Auteur de quelques ballades dans les années 50 (seule cette partie de son travail est passée à la postérité : un ou deux titres)... sinon...

A partir des années 60, Gainsbourg n'était jamais qu'un pasticheur de la pop anglaise post-Beatles ; plus tard le reggae sans en comprendre vraiment l'esprit, contrairement à un Bernard Lavilliers ; puis la funk dans les années 80.

Le monde à ses yeux était une basse-cour ; Gainsbourg n’a pas cessé de picorer ici et là.

Gainsbourg était bien trop à la recherche du succès commercial (probablement son seul moteur ; ce qui explique l'absence de profondeur qui caractérise son travail - il cherchait constamment à faire le buzz en provocateur sans conséquence ni suite dans les idées autre que mercantile – il était dans ce domaine en avance sur son temps ; c’est sûr, il faut lui reconnaître ça !) pour réellement construire une oeuvre tel un Ferré (ou même un Brel, un Brassens ou bien encore un Ferrat).

Gainsbourg se pensait destiné à la peinture ; il souhaitait être peintre mais il n'avait manifestement pas le feu sacré : celui qui vous condamne à l'anonymat, à une vie sans moyens, totalement dédiée à la maîtrise de cet Art (techniquement et spirituellement) dans le silence de l’atelier et les odeurs de térébenthine et de l'acrylique.

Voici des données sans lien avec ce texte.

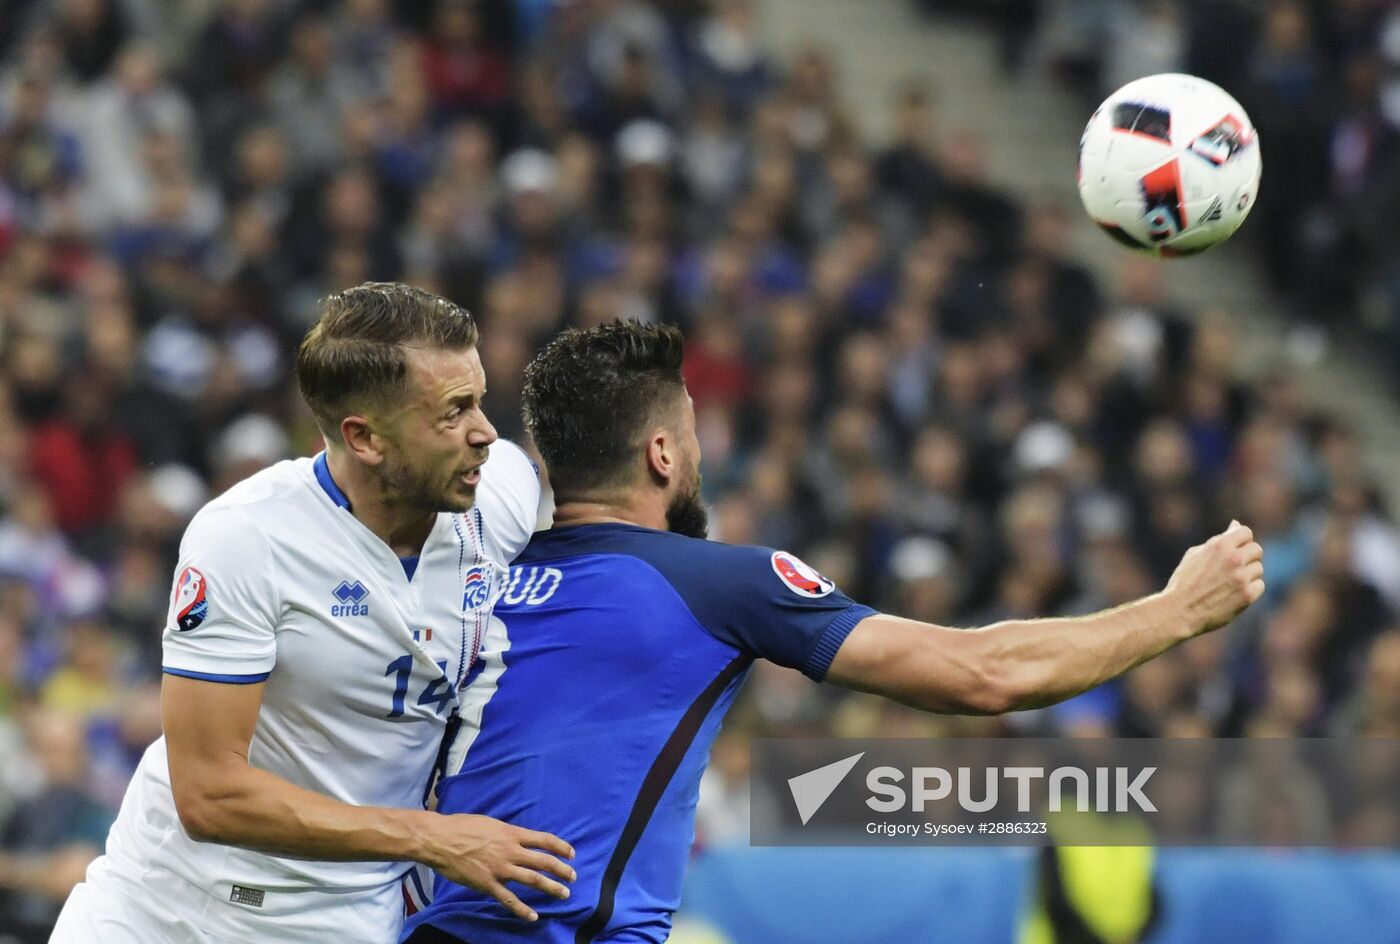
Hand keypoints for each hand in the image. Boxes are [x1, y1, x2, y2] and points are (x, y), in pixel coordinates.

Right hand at [420, 814, 575, 921]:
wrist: (440, 840)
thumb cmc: (462, 826)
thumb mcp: (491, 823)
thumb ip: (507, 833)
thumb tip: (518, 838)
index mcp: (512, 833)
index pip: (544, 840)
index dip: (560, 847)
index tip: (571, 853)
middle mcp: (510, 851)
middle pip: (543, 861)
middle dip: (562, 870)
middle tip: (573, 877)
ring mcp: (500, 869)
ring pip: (532, 880)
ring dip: (551, 888)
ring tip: (564, 894)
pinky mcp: (488, 884)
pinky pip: (509, 899)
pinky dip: (523, 909)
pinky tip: (533, 916)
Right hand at [1164, 520, 1264, 634]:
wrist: (1179, 611)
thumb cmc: (1184, 581)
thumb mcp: (1196, 554)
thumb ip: (1218, 540)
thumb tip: (1236, 525)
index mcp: (1220, 545)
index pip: (1246, 533)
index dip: (1242, 541)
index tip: (1235, 549)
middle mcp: (1234, 559)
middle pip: (1257, 550)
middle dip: (1248, 557)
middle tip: (1233, 569)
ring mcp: (1242, 577)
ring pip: (1258, 569)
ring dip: (1248, 575)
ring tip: (1229, 584)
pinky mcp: (1247, 595)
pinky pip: (1259, 586)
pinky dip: (1249, 589)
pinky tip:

D'où la dévalorisation qui était la sienne au sujet de la chanson populaire et de son propre travail qu'il considérait comme mineur... alors que, il faut rappeler qu'il n'y a pas d'Art mineur, il n'y a que des artistes mineurs ; Ferré, Nougaro et quelques autres, même si très minoritaires, ont prouvé ce qui suit : ce sont les artistes majeurs qui font de tout Art, un Art majeur.

Renonçant à la peinture, Serge Gainsbourg a fini à l'aise, très à l'aise ; comme quoi il n'avait pas tout perdu. D'aucuns diront même qu'il avait plutôt gagné, bien gagné : l'argent et la renommée ; la seule réussite à sa portée manifestement.

Il l’a compris très tôt. Saluons sa lucidité.